Lake View Park in Granite Shoals

The Granite Shoals City Council is discussing whether it can or even should sell some of its city parks, which include Lake View Park in the 2800 block of Lakeview Lane. Staff photo by Jennifer Fierro

Several Granite Shoals residents defended the city’s parks after the subject of possibly selling certain ones came up during the Parks Advisory Committee meeting Thursday, Nov. 4.

“It’s for the people of this city to enjoy,” said resident Tammie Sander, who lives across the street from Lakeview Park. “We’re a lake community, and lake access to the lake (is important). Some of us are closer to the water than others.”

Lake View Park, located in the 2800 block of Lakeview Lane, drew the most public support during the meeting, even though it has no amenities and is situated between two private homes. 

The committee’s agenda included a discussion and consideration of a “budget proposal to sell certain parks.”

However, selling a city park is quite complicated, and, even if possible,  would likely require going before voters. 

Committee member and former city councilor Shirley King pointed out that selling parks has come up many times over the past five decades. During a previous inquiry about possibly selling parkland, King pointed out that the original developer of Granite Shoals had worded the deeds of those properties as dedicated for public use.

City Manager Jeff Looney informed the committee and residents in attendance that the City Council hasn’t taken steps to sell any parks.

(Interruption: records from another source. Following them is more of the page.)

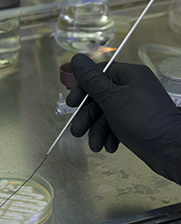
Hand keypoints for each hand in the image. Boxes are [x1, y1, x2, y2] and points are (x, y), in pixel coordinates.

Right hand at [67, 53, 180, 183]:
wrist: (168, 149)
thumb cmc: (143, 121)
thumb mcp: (112, 100)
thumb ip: (92, 81)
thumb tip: (77, 59)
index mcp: (129, 76)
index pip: (98, 75)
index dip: (82, 89)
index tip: (71, 104)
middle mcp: (132, 89)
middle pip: (99, 99)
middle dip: (87, 118)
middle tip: (77, 131)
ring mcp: (133, 107)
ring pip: (105, 115)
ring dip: (96, 132)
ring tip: (96, 146)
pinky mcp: (134, 123)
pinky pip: (114, 126)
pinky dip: (108, 137)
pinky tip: (109, 146)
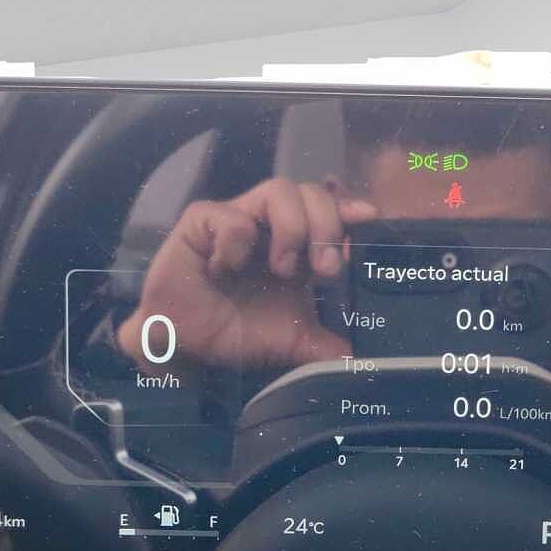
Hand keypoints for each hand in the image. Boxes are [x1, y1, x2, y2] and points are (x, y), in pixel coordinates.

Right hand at [117, 178, 375, 369]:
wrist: (184, 347)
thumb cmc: (235, 335)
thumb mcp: (292, 344)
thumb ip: (327, 348)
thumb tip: (360, 360)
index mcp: (299, 248)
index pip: (331, 211)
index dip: (349, 211)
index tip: (366, 220)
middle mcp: (272, 228)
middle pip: (312, 193)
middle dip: (327, 226)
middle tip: (326, 270)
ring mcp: (239, 219)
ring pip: (279, 190)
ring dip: (291, 227)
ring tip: (283, 269)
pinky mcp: (202, 222)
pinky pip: (231, 215)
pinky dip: (236, 241)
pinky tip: (226, 269)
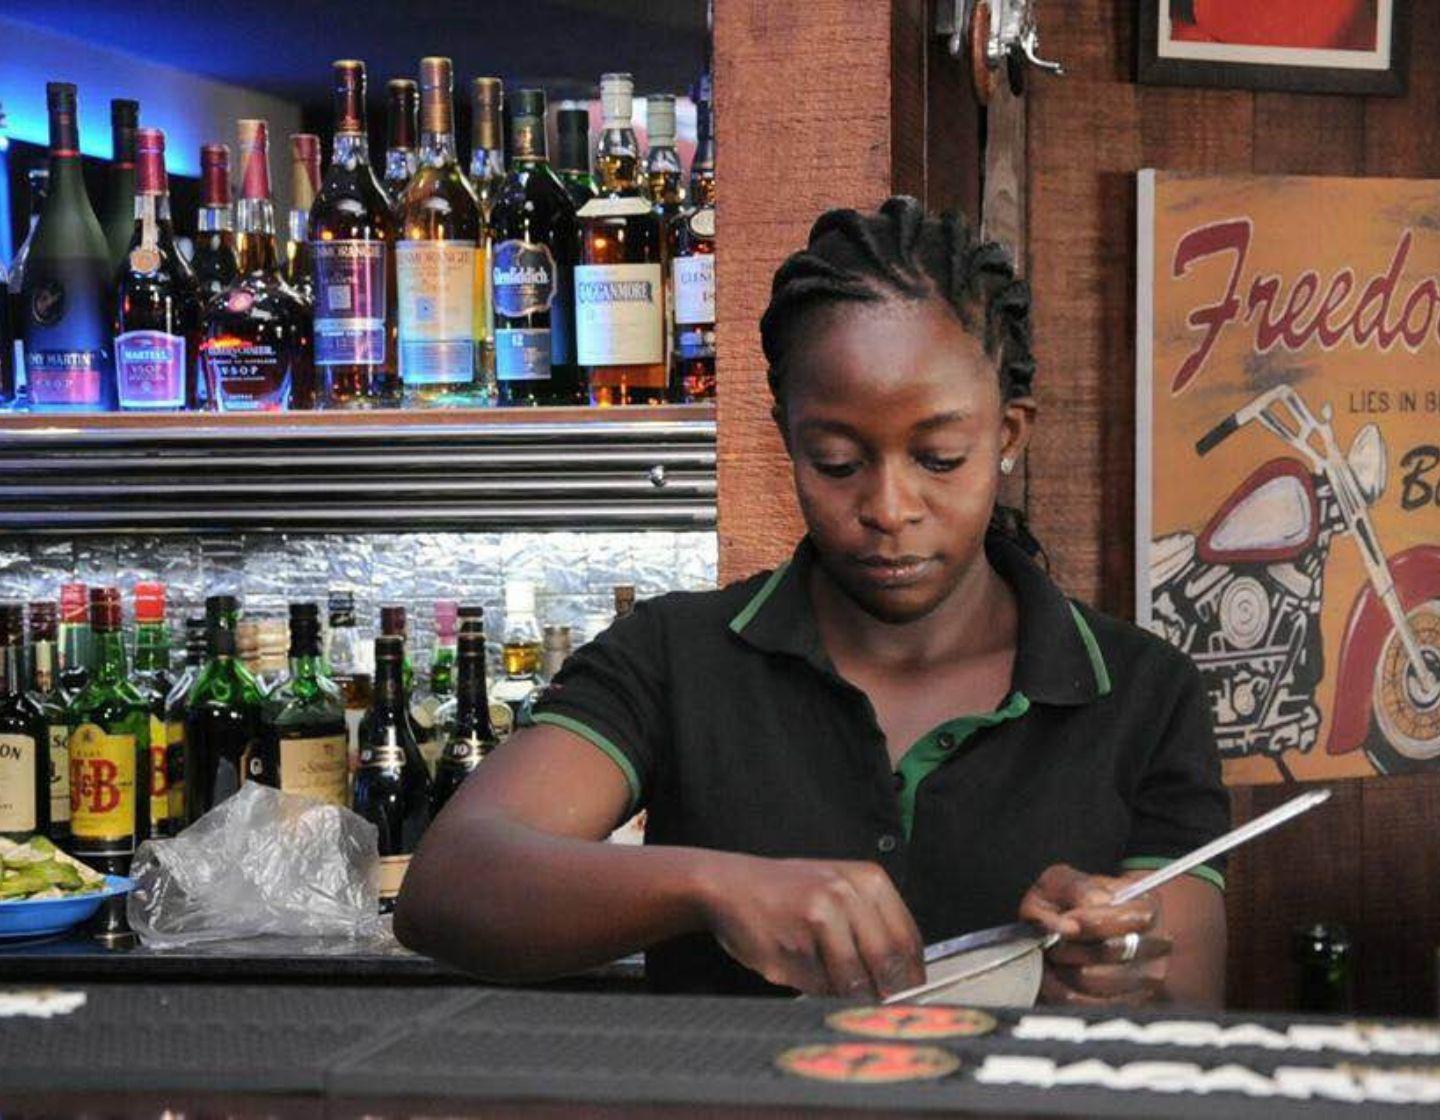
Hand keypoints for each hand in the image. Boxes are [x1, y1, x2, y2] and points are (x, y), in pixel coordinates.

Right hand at [696, 852, 925, 998]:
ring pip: (853, 982)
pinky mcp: (793, 946)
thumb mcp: (840, 888)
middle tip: (880, 1006)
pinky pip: (819, 988)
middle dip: (886, 993)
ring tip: (828, 978)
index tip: (910, 996)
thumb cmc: (789, 892)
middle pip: (886, 964)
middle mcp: (846, 895)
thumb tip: (906, 978)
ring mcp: (818, 920)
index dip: (912, 976)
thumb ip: (874, 925)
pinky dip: (815, 989)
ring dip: (847, 995)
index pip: (908, 941)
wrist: (729, 885)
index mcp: (867, 880)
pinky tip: (799, 965)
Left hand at [1018, 864, 1170, 1006]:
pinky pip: (1088, 1005)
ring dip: (1065, 968)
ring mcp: (1146, 979)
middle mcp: (1156, 945)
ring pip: (1096, 980)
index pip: (1134, 919)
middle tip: (1054, 940)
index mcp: (1147, 907)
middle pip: (1113, 952)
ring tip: (1055, 955)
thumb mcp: (1065, 881)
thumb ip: (1070, 893)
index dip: (1094, 920)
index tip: (1069, 917)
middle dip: (1072, 945)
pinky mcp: (1128, 1004)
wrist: (1074, 925)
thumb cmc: (1070, 901)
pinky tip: (1056, 976)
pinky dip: (1063, 990)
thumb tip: (1071, 927)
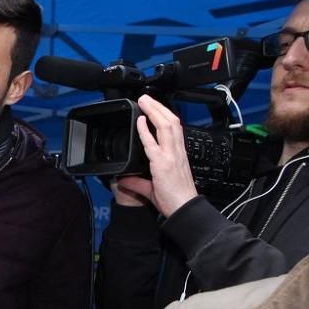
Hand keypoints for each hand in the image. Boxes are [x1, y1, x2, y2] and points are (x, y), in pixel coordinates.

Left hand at [116, 94, 197, 216]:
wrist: (184, 210)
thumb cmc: (175, 200)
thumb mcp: (152, 188)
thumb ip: (137, 182)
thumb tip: (124, 180)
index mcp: (178, 155)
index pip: (174, 129)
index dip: (165, 116)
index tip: (156, 108)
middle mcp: (177, 153)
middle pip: (171, 122)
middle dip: (159, 107)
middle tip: (147, 98)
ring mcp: (171, 157)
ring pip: (166, 126)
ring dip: (154, 111)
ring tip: (144, 101)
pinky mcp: (163, 164)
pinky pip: (153, 143)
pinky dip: (146, 130)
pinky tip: (140, 120)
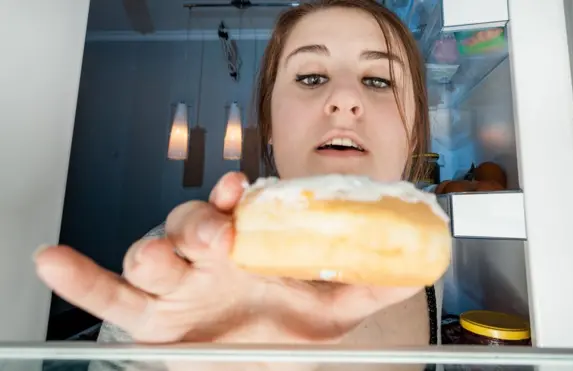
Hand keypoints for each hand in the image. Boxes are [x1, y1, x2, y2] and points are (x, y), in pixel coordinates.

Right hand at [34, 172, 422, 343]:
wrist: (257, 366)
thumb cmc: (284, 331)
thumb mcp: (333, 309)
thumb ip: (370, 282)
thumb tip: (416, 262)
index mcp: (246, 246)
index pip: (231, 208)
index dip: (229, 195)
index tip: (238, 188)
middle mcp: (206, 258)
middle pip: (185, 223)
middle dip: (197, 224)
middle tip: (218, 234)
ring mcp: (173, 285)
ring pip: (147, 251)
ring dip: (153, 248)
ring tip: (167, 259)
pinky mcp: (146, 318)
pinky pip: (106, 293)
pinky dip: (78, 277)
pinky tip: (52, 260)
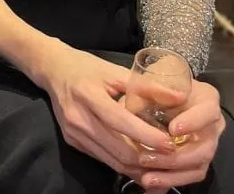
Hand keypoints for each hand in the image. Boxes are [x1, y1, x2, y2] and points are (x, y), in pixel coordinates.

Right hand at [39, 43, 174, 179]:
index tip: (170, 143)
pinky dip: (124, 164)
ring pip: (112, 161)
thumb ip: (147, 86)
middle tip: (171, 159)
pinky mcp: (73, 142)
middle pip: (118, 150)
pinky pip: (103, 159)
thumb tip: (180, 97)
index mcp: (88, 95)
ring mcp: (74, 134)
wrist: (53, 70)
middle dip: (148, 159)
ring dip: (139, 167)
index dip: (147, 137)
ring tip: (161, 164)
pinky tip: (141, 161)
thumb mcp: (115, 70)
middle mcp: (78, 119)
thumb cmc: (86, 67)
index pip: (121, 122)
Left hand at [134, 79, 225, 191]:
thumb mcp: (151, 81)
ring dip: (172, 175)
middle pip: (204, 147)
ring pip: (198, 166)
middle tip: (146, 158)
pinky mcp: (198, 160)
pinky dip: (171, 182)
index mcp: (207, 100)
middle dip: (176, 157)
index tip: (173, 129)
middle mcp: (213, 124)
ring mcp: (207, 144)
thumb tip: (155, 93)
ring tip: (147, 179)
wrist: (159, 97)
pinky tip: (152, 187)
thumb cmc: (156, 85)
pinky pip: (190, 176)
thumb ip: (149, 87)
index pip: (208, 112)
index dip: (193, 122)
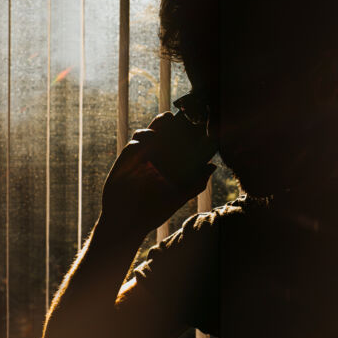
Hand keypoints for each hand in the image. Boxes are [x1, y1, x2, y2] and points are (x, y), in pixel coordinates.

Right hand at [101, 112, 216, 234]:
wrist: (129, 222)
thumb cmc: (155, 211)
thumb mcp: (179, 197)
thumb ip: (196, 183)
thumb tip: (212, 166)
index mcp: (168, 162)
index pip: (177, 139)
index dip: (184, 128)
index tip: (194, 120)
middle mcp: (154, 156)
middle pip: (161, 131)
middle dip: (168, 120)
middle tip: (177, 116)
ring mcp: (139, 157)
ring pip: (146, 132)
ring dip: (155, 126)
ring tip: (165, 123)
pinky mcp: (125, 160)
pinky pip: (133, 145)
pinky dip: (141, 141)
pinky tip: (150, 141)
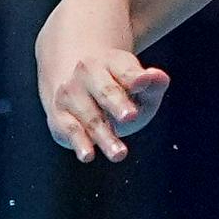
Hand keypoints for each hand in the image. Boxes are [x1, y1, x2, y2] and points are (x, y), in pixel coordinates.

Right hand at [42, 49, 170, 163]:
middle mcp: (87, 74)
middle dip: (116, 103)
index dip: (133, 77)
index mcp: (112, 63)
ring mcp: (70, 94)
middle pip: (104, 90)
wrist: (75, 82)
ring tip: (120, 154)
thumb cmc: (118, 88)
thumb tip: (158, 77)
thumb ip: (153, 83)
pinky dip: (78, 143)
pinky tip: (87, 156)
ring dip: (104, 136)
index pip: (124, 69)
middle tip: (130, 116)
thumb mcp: (140, 84)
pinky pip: (69, 130)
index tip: (143, 82)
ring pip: (90, 117)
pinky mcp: (59, 116)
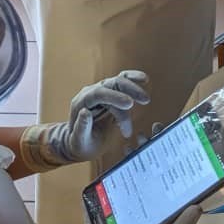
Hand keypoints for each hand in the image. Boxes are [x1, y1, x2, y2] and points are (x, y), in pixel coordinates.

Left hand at [18, 71, 150, 171]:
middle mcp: (91, 93)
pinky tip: (144, 79)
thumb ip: (81, 127)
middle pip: (111, 84)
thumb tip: (85, 112)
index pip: (98, 94)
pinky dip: (133, 80)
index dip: (114, 97)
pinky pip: (122, 83)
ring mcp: (102, 92)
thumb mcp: (78, 141)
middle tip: (145, 100)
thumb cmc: (79, 144)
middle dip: (129, 90)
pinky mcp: (111, 95)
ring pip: (119, 83)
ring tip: (145, 100)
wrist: (81, 143)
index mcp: (81, 103)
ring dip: (134, 90)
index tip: (130, 104)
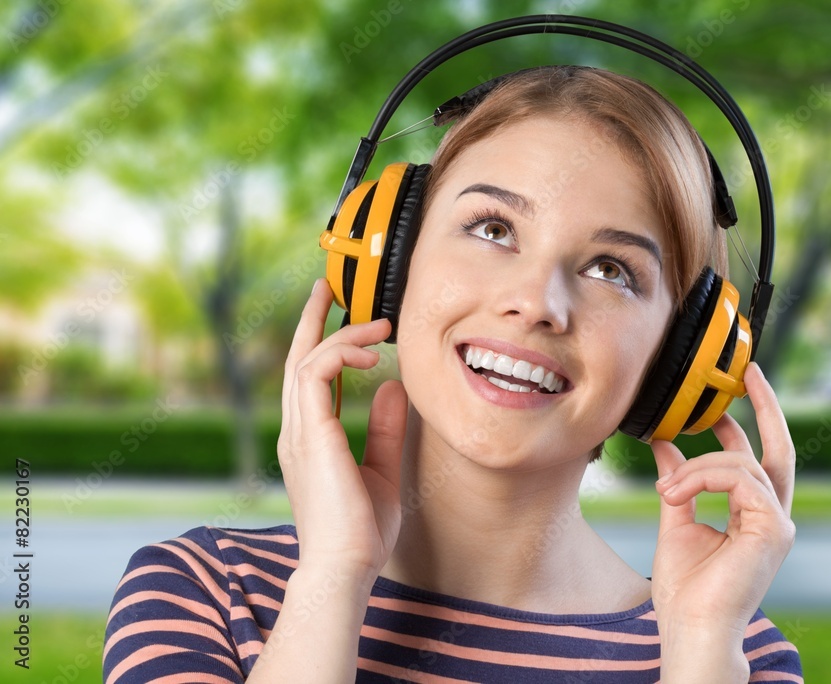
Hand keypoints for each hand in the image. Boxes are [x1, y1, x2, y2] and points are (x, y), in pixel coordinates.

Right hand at [277, 279, 407, 582]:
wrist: (347, 567)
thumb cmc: (361, 530)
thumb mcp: (381, 468)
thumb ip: (383, 427)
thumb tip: (390, 387)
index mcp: (309, 438)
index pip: (308, 377)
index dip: (322, 341)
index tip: (341, 315)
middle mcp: (297, 430)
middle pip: (296, 358)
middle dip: (312, 319)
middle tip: (328, 286)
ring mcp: (298, 432)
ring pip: (305, 359)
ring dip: (339, 334)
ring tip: (377, 325)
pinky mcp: (309, 434)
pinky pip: (314, 374)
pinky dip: (338, 355)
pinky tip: (368, 355)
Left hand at [650, 363, 794, 657]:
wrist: (691, 627)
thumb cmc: (685, 588)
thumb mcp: (676, 520)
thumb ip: (677, 482)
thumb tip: (664, 445)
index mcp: (753, 516)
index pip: (755, 460)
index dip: (744, 425)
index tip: (721, 400)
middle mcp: (773, 517)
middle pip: (779, 450)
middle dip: (766, 407)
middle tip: (748, 372)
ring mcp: (778, 524)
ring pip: (741, 465)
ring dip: (697, 468)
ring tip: (665, 490)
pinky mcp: (773, 529)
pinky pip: (739, 479)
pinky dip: (703, 479)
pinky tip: (676, 495)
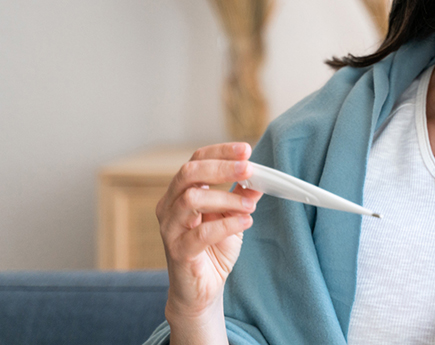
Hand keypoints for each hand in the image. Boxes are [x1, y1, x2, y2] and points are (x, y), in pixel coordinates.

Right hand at [156, 142, 260, 325]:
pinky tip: (245, 222)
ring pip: (192, 200)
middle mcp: (169, 206)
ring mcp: (170, 229)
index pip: (196, 160)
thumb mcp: (233, 216)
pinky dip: (226, 224)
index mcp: (181, 192)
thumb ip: (242, 196)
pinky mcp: (177, 251)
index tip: (246, 150)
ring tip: (250, 206)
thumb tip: (259, 177)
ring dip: (226, 199)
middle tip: (249, 169)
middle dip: (221, 168)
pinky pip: (200, 232)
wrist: (202, 290)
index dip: (220, 152)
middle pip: (188, 174)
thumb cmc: (214, 249)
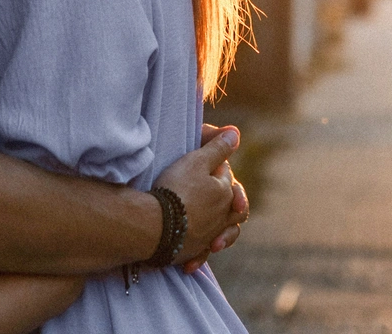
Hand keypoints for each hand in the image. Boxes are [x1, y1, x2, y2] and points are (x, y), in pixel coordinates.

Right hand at [154, 126, 240, 267]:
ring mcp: (208, 236)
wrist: (156, 224)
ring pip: (222, 235)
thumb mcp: (196, 161)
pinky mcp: (193, 251)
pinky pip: (200, 253)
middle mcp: (222, 218)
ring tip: (213, 232)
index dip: (218, 170)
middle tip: (220, 200)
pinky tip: (191, 260)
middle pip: (235, 212)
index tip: (205, 165)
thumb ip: (217, 148)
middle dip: (231, 205)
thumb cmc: (176, 189)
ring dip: (220, 234)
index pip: (229, 180)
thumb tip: (235, 133)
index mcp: (226, 194)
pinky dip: (197, 255)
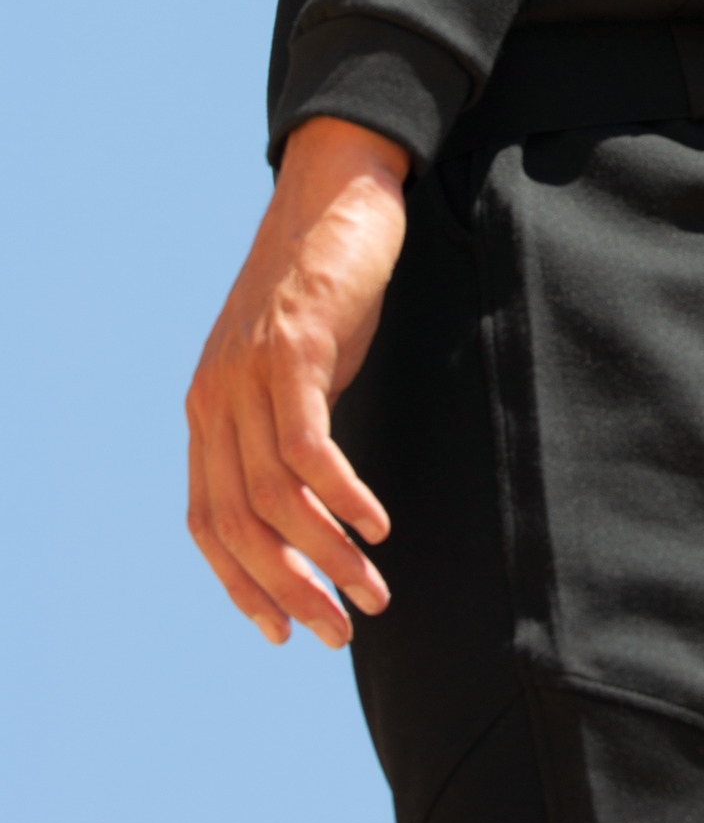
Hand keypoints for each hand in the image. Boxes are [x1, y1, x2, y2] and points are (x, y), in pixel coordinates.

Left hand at [186, 115, 409, 646]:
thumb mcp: (294, 367)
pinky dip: (341, 495)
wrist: (335, 191)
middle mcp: (216, 398)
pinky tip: (376, 523)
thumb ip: (284, 425)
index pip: (208, 522)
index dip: (241, 584)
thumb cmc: (323, 284)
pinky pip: (309, 444)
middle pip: (239, 523)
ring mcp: (250, 372)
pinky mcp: (294, 347)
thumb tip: (306, 502)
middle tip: (341, 630)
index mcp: (209, 409)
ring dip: (328, 555)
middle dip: (290, 588)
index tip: (283, 631)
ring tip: (373, 591)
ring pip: (277, 495)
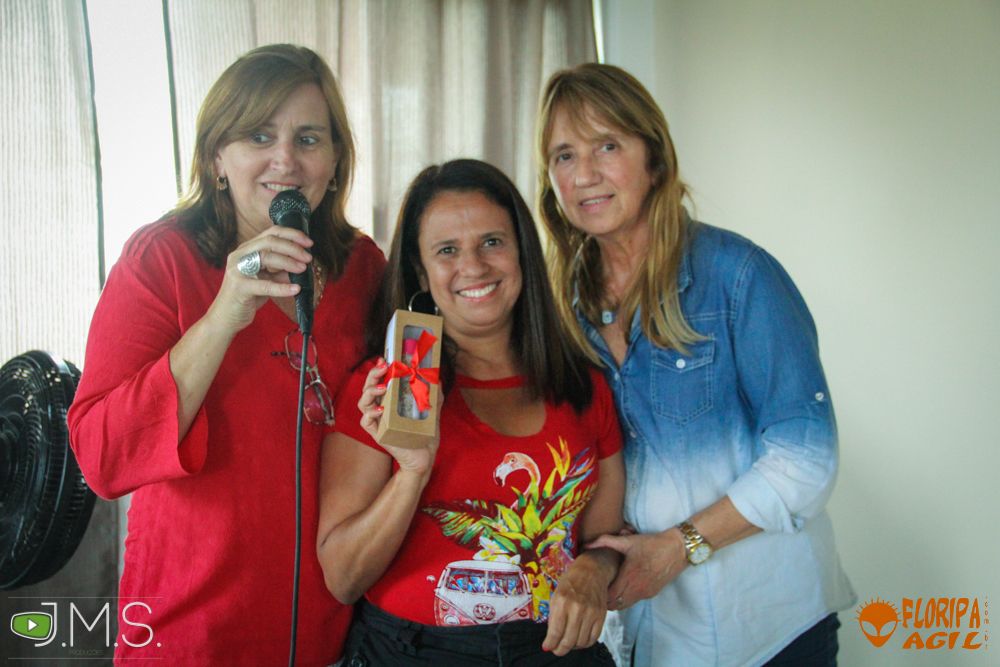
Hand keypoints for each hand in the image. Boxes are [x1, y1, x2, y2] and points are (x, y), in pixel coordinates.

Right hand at [207, 225, 313, 333]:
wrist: (225, 318)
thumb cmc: (246, 298)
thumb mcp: (266, 281)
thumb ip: (281, 272)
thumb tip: (302, 266)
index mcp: (246, 250)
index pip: (270, 233)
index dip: (291, 234)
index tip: (308, 242)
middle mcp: (240, 255)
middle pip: (269, 241)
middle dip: (292, 247)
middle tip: (308, 257)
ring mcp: (237, 269)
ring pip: (266, 257)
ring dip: (288, 262)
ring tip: (303, 269)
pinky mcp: (240, 287)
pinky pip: (265, 285)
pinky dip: (282, 287)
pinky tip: (296, 289)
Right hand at [357, 360, 438, 476]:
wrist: (425, 458)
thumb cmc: (425, 435)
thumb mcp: (433, 412)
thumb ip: (434, 396)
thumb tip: (437, 378)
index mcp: (391, 402)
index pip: (380, 382)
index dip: (379, 369)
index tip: (384, 358)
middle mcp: (381, 410)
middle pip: (368, 388)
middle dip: (372, 375)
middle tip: (383, 366)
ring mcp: (378, 422)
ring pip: (363, 403)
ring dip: (370, 391)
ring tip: (382, 386)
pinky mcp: (378, 435)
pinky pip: (366, 422)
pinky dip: (371, 414)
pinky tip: (381, 408)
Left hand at [543, 553, 613, 655]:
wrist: (590, 571)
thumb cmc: (569, 584)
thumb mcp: (555, 597)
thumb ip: (553, 618)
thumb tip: (551, 640)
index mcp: (561, 603)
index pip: (555, 633)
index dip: (550, 644)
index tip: (548, 647)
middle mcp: (576, 608)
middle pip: (568, 641)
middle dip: (560, 650)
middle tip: (557, 650)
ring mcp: (591, 612)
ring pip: (581, 642)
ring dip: (573, 647)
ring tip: (569, 643)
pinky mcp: (601, 615)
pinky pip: (594, 638)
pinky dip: (586, 643)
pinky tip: (580, 640)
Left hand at [586, 526, 687, 609]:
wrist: (677, 549)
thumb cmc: (651, 544)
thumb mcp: (627, 541)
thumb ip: (605, 541)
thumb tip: (586, 544)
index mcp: (629, 576)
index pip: (608, 596)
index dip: (598, 593)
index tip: (593, 585)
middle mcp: (637, 589)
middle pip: (613, 605)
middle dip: (604, 599)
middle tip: (597, 588)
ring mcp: (645, 593)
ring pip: (623, 606)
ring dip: (614, 601)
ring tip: (608, 589)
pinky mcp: (651, 594)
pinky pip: (633, 601)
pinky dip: (625, 599)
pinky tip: (622, 587)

“The council hasn’t made the decision to do anything except look at the overall assessment of the parks in Granite Shoals,” he said. “That’s the condition, the cost for upkeep, the equipment that’s needed, and the utilization of the parks. It’s basically an audit of the parks.”

Granite Shoals — known as the “City of Parks” — has 19 parks spread across the city with each offering a range of amenities, including just lake access at Lake View Park to a playground, pavilion, and boat ramp at Bluebriar Park. 

Residents believe the parks, whether full of amenities or not, are important to the city.

“We have the privilege of seeing our neighbors there every day,” resident Steve Pritchett said. “One of the reasons we bought (our home) was because of the parks in Granite Shoals. We see our neighbors fish. Everywhere we see the geese and wildlife. It’s wonderful to see neighbors come together.”

Terry Kenyon, who spoke on behalf of his parents, talked about Park 13, which is Belaire Park. 

“As Granite Shoals builds (and grows), there’s going to be more demand for parks, not less,” he said. “We enjoy stopping by the parks and looking at the lake. Park 13 is used by a lot of people. People are walking their dogs, they’re picnicking, kids are playing.”  

If the city did sell a park, money from the sale would go into a fund benefiting the parks system, Looney said.

At this time, no money is in that fund, Assistant City Manager Peggy Smith pointed out.

Councilor Steve Hougen, who attended the meeting as a visitor, said one of the challenges that city staff and the councilors face is finding money for the parks.

“We never have enough money. If you are a member of City Council or a chair of a committee and can get $2 million for selling such-and-such park, it’s probably due diligence as the city manager or the City Council to share that information,” he said. “Selling parks has been mentioned to the council, but not on the agenda. Just because the city manager brings it up for discussion doesn’t mean he’s in favor of it.”

In the end, committee members approved recommending the City Council ask city staff to review the parks’ deeds along with the city’s legal counsel.

jfierro@thepicayune.com

3 thoughts on “Possibility of city selling parks rankles Granite Shoals residents

  1. Stand Your Ground Granite Shoals!!! Once a Park is Gone, it can never be Replaced!!!

  2. The city of Granite Shoals can find the money to purchase a police mobile command vehicle, but can’t find the money to spend on parks that the citizens enjoy?

    1. The police mobile command vehicle was acquired through the DOD, at no cost to the city.